— Как такое могло случиться?! — спросила она Финка за ужином в ресторанчике «Барклайз» на Восьмой улице, где еда стоила девяносто центов, а не тридцать пять, как в «Юниверсити инн» за углом. Гринвич-Виллидж замер, совершенно ошеломленный. Это даже в ресторане чувствовалось. Бад Гофф, хозяин заведения, обычно всегда дотошно расспрашивал Финка в надежде заполучить какую-нибудь дополнительную информацию; он верил, что у партии имеются некие тайные ключи для понимания грядущих событий. Но нынче он лишь кивнул, когда они вошли, мрачный, будто на похоронах.
Финк подмигнул и хитро ухмыльнулся, постучав себя по виску, но она-то знала, как он пал духом.
— Не беспокойся, Сталин знает, что делает; он вовсе не помогает Гитлеру, он никогда не будет снабжать Германию.
— Но мне кажется, он уже ее снабжает, разве не так?

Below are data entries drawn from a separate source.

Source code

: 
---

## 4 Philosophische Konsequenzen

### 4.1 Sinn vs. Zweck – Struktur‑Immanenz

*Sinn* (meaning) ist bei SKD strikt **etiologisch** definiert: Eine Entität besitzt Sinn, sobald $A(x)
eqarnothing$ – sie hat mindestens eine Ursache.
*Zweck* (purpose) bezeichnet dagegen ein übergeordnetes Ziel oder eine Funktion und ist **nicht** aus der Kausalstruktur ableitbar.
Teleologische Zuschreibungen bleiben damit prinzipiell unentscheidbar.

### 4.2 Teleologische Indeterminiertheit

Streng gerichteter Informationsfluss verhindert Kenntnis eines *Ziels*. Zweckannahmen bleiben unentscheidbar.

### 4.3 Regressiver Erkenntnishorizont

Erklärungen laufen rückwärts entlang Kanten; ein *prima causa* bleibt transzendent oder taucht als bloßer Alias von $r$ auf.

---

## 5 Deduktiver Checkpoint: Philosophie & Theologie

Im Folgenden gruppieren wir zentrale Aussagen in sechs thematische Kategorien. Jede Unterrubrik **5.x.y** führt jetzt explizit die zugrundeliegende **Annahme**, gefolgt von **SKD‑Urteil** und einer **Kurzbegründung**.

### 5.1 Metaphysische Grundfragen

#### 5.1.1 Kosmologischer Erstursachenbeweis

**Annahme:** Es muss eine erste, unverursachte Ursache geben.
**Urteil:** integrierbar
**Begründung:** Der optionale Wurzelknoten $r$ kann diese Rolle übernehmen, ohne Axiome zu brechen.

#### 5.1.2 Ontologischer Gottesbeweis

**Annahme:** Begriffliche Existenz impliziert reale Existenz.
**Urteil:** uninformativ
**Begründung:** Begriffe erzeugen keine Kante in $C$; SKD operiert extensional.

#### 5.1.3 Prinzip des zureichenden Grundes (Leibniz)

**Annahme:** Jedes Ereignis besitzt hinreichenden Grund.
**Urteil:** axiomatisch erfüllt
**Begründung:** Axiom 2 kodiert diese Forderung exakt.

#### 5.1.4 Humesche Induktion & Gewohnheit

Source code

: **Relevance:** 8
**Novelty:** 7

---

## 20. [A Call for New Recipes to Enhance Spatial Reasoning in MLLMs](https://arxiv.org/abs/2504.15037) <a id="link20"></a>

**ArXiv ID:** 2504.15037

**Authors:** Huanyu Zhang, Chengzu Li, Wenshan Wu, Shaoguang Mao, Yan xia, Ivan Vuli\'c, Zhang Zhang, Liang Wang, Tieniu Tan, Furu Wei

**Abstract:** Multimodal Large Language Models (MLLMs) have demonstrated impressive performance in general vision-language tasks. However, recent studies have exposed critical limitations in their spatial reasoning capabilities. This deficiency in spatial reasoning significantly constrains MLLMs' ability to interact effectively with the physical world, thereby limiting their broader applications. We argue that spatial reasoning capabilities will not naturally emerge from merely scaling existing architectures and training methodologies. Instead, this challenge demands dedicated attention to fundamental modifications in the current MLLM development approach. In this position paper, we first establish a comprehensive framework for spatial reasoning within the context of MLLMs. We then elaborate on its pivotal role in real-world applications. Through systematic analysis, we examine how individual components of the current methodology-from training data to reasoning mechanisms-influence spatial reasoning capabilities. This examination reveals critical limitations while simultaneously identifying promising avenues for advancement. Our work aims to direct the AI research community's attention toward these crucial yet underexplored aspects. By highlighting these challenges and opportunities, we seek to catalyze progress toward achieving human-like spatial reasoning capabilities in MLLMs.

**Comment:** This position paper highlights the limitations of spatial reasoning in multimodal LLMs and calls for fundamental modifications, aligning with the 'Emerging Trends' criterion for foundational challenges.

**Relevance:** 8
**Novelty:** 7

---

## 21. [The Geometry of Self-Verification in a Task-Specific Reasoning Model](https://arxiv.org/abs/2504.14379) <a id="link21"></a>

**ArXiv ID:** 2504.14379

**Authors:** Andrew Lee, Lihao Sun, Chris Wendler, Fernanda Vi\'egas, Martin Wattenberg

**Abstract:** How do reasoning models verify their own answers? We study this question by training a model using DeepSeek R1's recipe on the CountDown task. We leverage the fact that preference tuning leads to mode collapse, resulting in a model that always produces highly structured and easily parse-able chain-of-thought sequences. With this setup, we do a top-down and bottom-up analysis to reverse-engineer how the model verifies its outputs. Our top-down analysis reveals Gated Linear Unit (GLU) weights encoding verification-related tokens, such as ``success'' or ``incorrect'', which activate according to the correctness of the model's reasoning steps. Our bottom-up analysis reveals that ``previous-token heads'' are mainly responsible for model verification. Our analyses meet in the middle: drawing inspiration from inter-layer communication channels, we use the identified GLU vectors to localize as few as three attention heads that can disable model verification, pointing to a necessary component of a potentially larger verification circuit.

— Ничего подобного. Он просто отказался загребать жар своими руками для англичан и французов. Он же пять лет подряд предлагал им заключить пакт против Гитлера, а они отказывались, надеясь, что Гитлер нападет на Россию. Ну вот, а он поступил в точности наоборот.
Она быстро согласилась с этим; в каком-то отдаленном, открытом всем ветрам уголке ее мозга таилось ощущение, что ее связь с Сэмом каким-то образом зависит от сохранения ее веры в Советы — ведь это они сделали Россию страной грамотных, они зажгли в ней свет истины. Отказаться от идеи Революции означало отказаться от будущего, означало просто влачить теперь существование, пугающе лишенное всякого смысла и чувства. В течение всех тех страшных, опаленных войной полутора лет она все время видела, как Сэм Финк изо всех сил старается оправдать этот пакт — и перед нею, и перед всеми друзьями. И когда уже невозможно было более отрицать, что русская пшеница и нефть действительно поставляются в Германию, которая теперь уже вторглась во Францию, что-то у нее внутри сломалось и застыло.
Вскоре она как-то случайно оказалась на Таймс-сквер — в тот день, когда Франция капитулировала перед нацистами. Огромная толпа собралась на Бродвее и стояла, читая бегущую строку новостного сообщения на Таймс-билдинг.
Сердце сжималось от стыда. Финк объяснял, что это империалистическая война, что Германия, которая теперь союзник Советов, ничем не лучше Франции, и она пыталась проникнуться этой мыслью, но мужчина, стоявший с нею рядом, толстенький, среднего возраста, заплакал, прикрывшись носовым платком. В каком-то полубредовом состоянии она пошла прочь от него в сторону Сорок второй улицы, и там, на углу, с газетного разворота на нее смотрела с газетной витрины фотография круглолицего мужчины среднего возраста, стоящего на Елисейских полях и смотрящего на немецкую кавалерию, парадным маршем входящую в Париж после поражения и капитуляции Франции, и его глаза тоже были полны слез, как у побитого ребенка.
Натренированная и привычная всегда осмысливать случившееся и искать его причины или обдумывать путь к надежде все исправить, она отбросила все эти мысли прочь, никак их не отвергая, ной не смирившись с ними. Она жила в ожидании, словно дожидаясь некоего окончательного приговора, который еще не был вынесен.
И вдруг ей стало невмоготу больше ждать.
— Говоря откровенно, мне иногда почти стыдно признаваться, что я не антисоветчик, — осмелилась она заявить однажды за ужином.
— Дорогая моя, ты даже не понимаешь, какой вздор ты несешь. — Он покровительственно улыбнулся.
— Но, Сэм, они же помогают Гитлеру!
— История еще не окончена.
Двадцать пять лет спустя она будет оглядываться на то время, вспоминать эти символические разговоры, понимая, что уже тогда начала осознавать, что теряет уважение к лидерской роли Сэма; и как странно, что нечто подобное могло с нею случиться из-за какого-то пакта, подписанного в тысячах миль отсюда!
— Но разве нам не следует выступить против этого? Разве тебе не следует?..
У него на губах возникла улыбка, как ей показалось, самодовольная, и он покачал головой с выражением непоколебимой жалости. Именно в тот момент, как ей потом казалось, оно и случилось — ее пронзил первый приступ ненависти к нему, она впервые ощутила себя лично оскорбленной. Но конечно, она продолжала тащиться за ним, как такое случалось в те времена со всеми, и даже стала притворяться — не только перед ним, но и перед самой собой, — что полностью прониклась его дальновидными взглядами и рассуждениями.